Abu Dhabi: Yas Marina Circuit, the venue for Sunday’s season-ending Formula One Etihad Airways Abu Dhabi Grand Prix, has been hailed by one of the Formula One’s greatest devotees.

Moko, from Senegal, attends most of the 21 races on the F1 calendar and believes that Yas and its environs offer “ultimate luxury”. He is also “excited” that the UAE capital will be hosting a title decider between Nico Rosberg and Lewis Hamilton on Sunday.

Moko will be one of 60,000 fans at the sold-out showpiece, but few will match him for colour and charisma.

He wears traditional African dress and copious amounts of jewellery and is on first-name terms with many of the F1 fraternity.
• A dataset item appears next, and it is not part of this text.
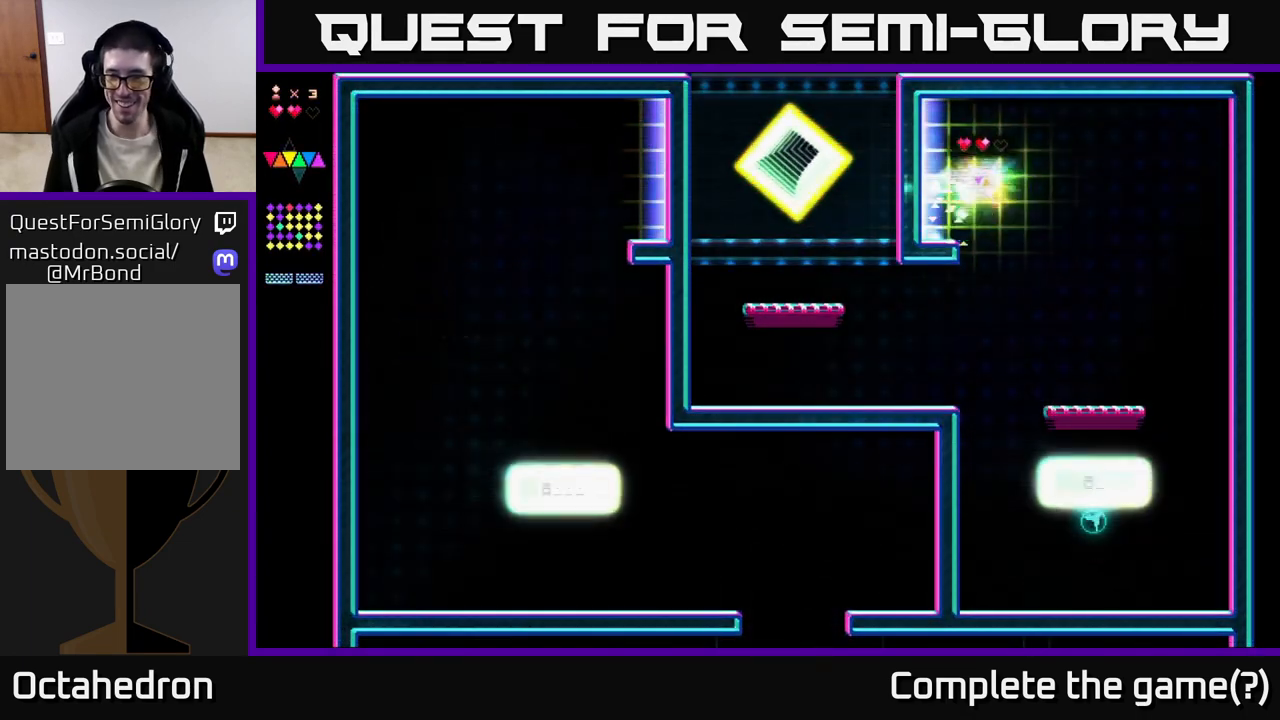
{"buttons": ["DPAD_RIGHT"], "right_stick": "center", "events": [[217, "DPAD_RIGHT", "up"], [250, "DPAD_LEFT", "down"], [417, "DPAD_LEFT", "up"], [450, "DPAD_RIGHT", "down"]]}
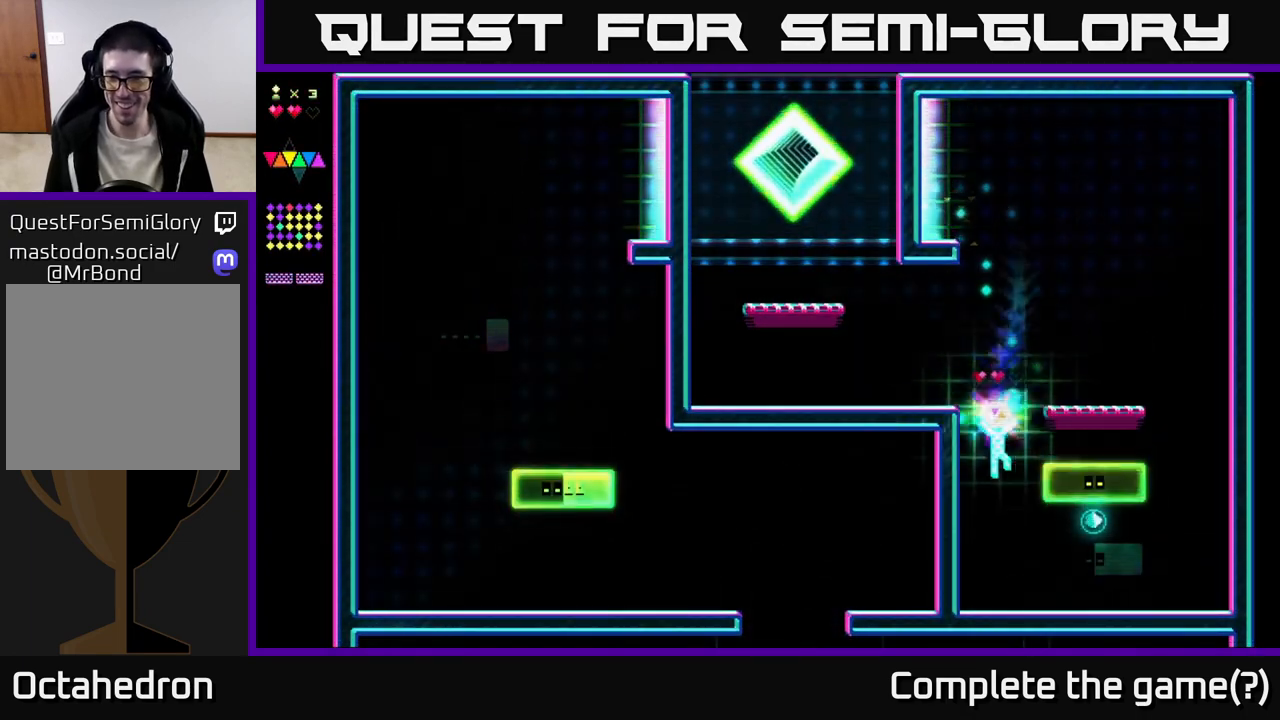
{"buttons": ["A"], "right_stick": "center", "events": [[300, "A", "down"], [483, "DPAD_RIGHT", "up"]]}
“So far this year, I’ve been to 16 races,” Moko told Gulf News. “It was an interesting season with the dominance of Mercedes between two drivers. That brings an edge to Abu Dhabi.

“I am excited that Abu Dhabi will decide it [the title]. It’s a race at night and has glamour with everything else surrounding it. The [music concerts] entertainment makes it more special.”

Moko was also quick to leap to the defence of F1 over suggestions that it is losing fans because it is too predictable.

“I don’t understand what you mean about popularity,” said the Senegalese, a fervent Ferrari follower since the late 1970s.

“Every two weeks, more than 400 million people watch races. You journalists always come in with the idea of numbers dropping. But having 400 million viewers every two weeks, I don’t know any sport in the world that gets that kind of audience.”

F1 will “never be boring”, Moko maintains, despite a third successive season of domination for world champions Mercedes.

He pointed out that the German team’s hegemony had followed similar periods of sustained success for outfits such as Red Bull and Ferrari “every two or three years”.

“It’s the most wonderful sport in the world with high technology,” he added.

Can the sport be improved, though?

“It’s like your house. You may get a new painting, new plumbing. You have to upgrade. The sport is not dead. Some people just forget what Bernie Ecclestone [the sport’s supremo] has done.”